Make sure you have python
installed on Openmind.
Conda works fine for me (didn't need Singularity so far), but that's maybe because I just use standard Python packages without complex dependencies.
I usually have a tmux
session on Openmind that is always running, and with 1 or 2 live interactive sessions.
Running
python run.py
saves checkpoints to save/<path_base>/checkpoints/
where <path_base>
is specified by util.get_path_base_from_args
given run.py
's args.
It always picks up from the latest checkpoint save/<path_base>/checkpoints/latest.pt
.
You can run this on an Openmind interactive session or locally.

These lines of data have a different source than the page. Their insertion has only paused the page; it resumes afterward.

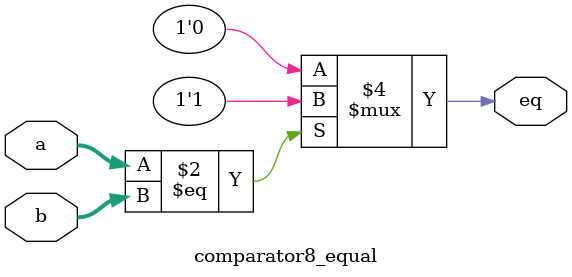
<source format=v>
module comparator8_equal(
    input [7:0] a,
    input [7:0] b,
    output reg eq
);

    always @(*) begin
        if (a == b) begin
            eq = 1;
        end else begin
            eq = 0;
    	end
    end

endmodule

// Verilog code for a 32-bit comparator. The module takes two 32-bit inputs a and b, and outputs three signals: eq (equal), gt (greater than), and lt (less than). The always block compares the two inputs and sets the output signals accordingly.

</source>
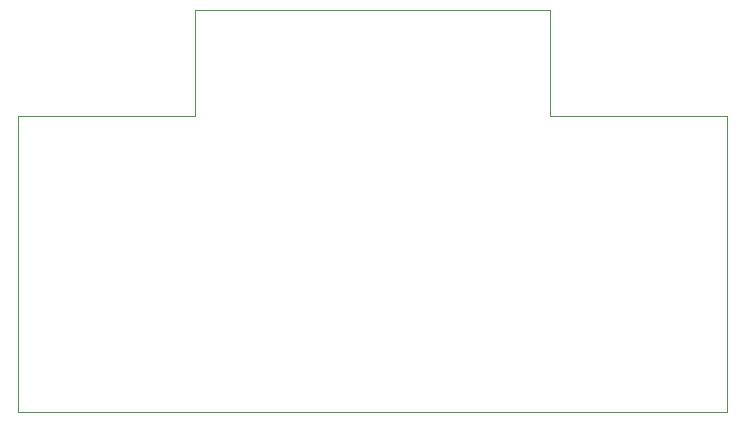
<source format=gbr>
%TF.GenerationSoftware,KiCad,Pcbnew,9.0.0*%
%TF.CreationDate,2025-03-09T22:47:05+01:00*%
%TF.ProjectId,Kicad,4b696361-642e-46b6-9963-61645f706362,rev?*%
%TF.SameCoordinates,Original*%
%TF.FileFunction,Profile,NP*%
%FSLAX46Y46*%
G04 Gerber Fmt 4.6, Leading zero omitted, Abs format (unit mm)*
G04 Created by KiCad (PCBNEW 9.0.0) date 2025-03-09 22:47:05*
%MOMM*%
%LPD*%
G01*
G04 APERTURE LIST*
%TA.AperFunction,Profile*%
%ADD10C,0.050000*%
%TD*%
G04 APERTURE END LIST*
D10*
X186200000Y-60000000D02*
X186200000Y-51000000D01*
X231200000Y-60000000D02*
X231200000Y-85000000D01*
X216200000Y-51000000D02*
X216200000Y-60000000D01*
X216200000Y-60000000D02*
X231200000Y-60000000D01*
X186200000Y-51000000D02*
X216200000Y-51000000D01*
X171200000Y-60000000D02*
X186200000Y-60000000D01*
X171200000Y-85000000D02*
X171200000Y-60000000D01*
X231200000Y-85000000D02*
X171200000Y-85000000D01*
M02*

</source>
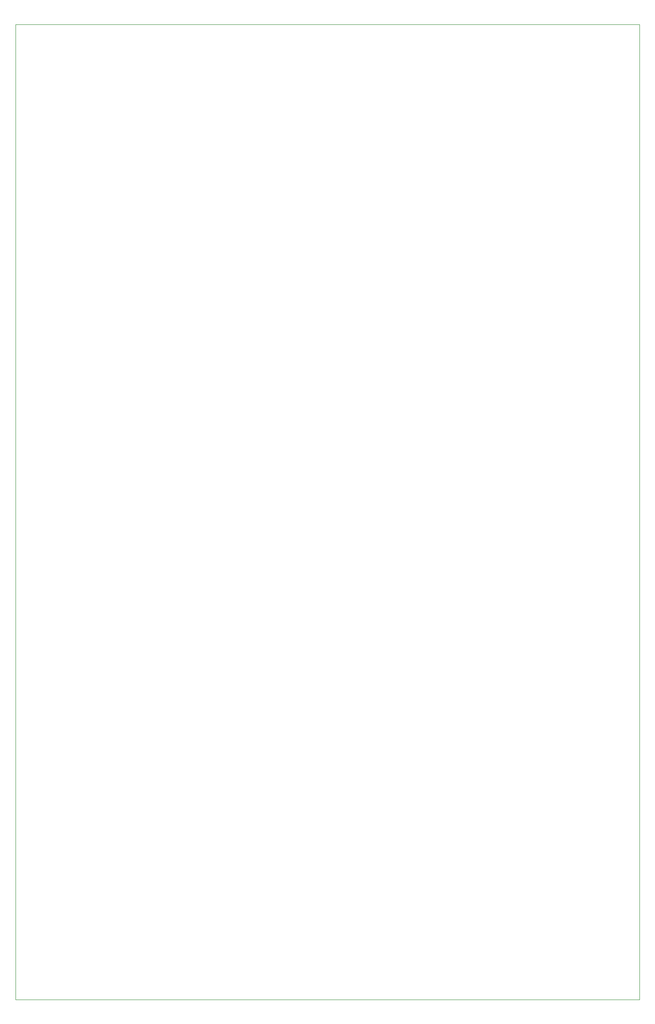
<source format=gbr>
%TF.GenerationSoftware,KiCad,Pcbnew,9.0.7*%
%TF.CreationDate,2026-02-23T21:41:38+05:30*%
%TF.ProjectId,Home_Automation,486f6d65-5f41-4757-946f-6d6174696f6e,rev?*%
%TF.SameCoordinates,Original*%
%TF.FileFunction,Profile,NP*%
%FSLAX46Y46*%
G04 Gerber Fmt 4.6, Leading zero omitted, Abs format (unit mm)*
G04 Created by KiCad (PCBNEW 9.0.7) date 2026-02-23 21:41:38*
%MOMM*%
%LPD*%
G01*
G04 APERTURE LIST*
%TA.AperFunction,Profile*%
%ADD10C,0.050000*%
%TD*%
G04 APERTURE END LIST*
D10*
X12000000Y-12000000D02*
X131000000Y-12000000D01*
X131000000Y-198000000D01*
X12000000Y-198000000D01*
X12000000Y-12000000D01*
M02*

</source>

On openmind, run the following commands to install Luke's om-repeat script:
cd ~
git clone [email protected]:insperatum/openmind-tools.git
echo 'export PATH="$HOME/openmind-tools/bin:$PATH"' >> ~/.bashrc
This allows you to queue jobs using standard sbatch
by queueing 2h jobs with dependencies until the script finishes.
Since the run script always picks up from the latest checkpoint, it should be fine as long as the --save-interval
value is small enough.
There is a way to catch the termination signal and save checkpoints based on that but it's not really necessary.
Running
python sweep.py --cluster
on Openmind queues the jobs as defined by the sweep.get_sweep_argss
.
In this example, I'm looping over 3 random seeds x 2 number of hidden units in the first layer x 2 number of hidden units in the second layer of a multilayer perceptron.
Change util.get_path_base_from_args
accordingly so that the folder names of your models are sensible.
For instance, if you're sweeping only over the seed, while other hyperparameters are fixed, you can just set path_base
to be the seed
and not include the other hyperparameters.
If you don't provide --cluster
, the jobs are just run sequentially on the current machine (interactive session on Openmind or local machine).
Provide --rm
option to remove the save/
folder before running the sweep.
Standard out and standard error logs are saved in save/<path_base>/logs
.
Running
python plot.py
iterates over folders in save/
plots losses (and potentially other stuff) to save/<path_base>/...
.
If you provide the --repeat
flag, it does this in an infinite loop.
I usually just start another interactive session and run an infinite plotting script there to track training progress.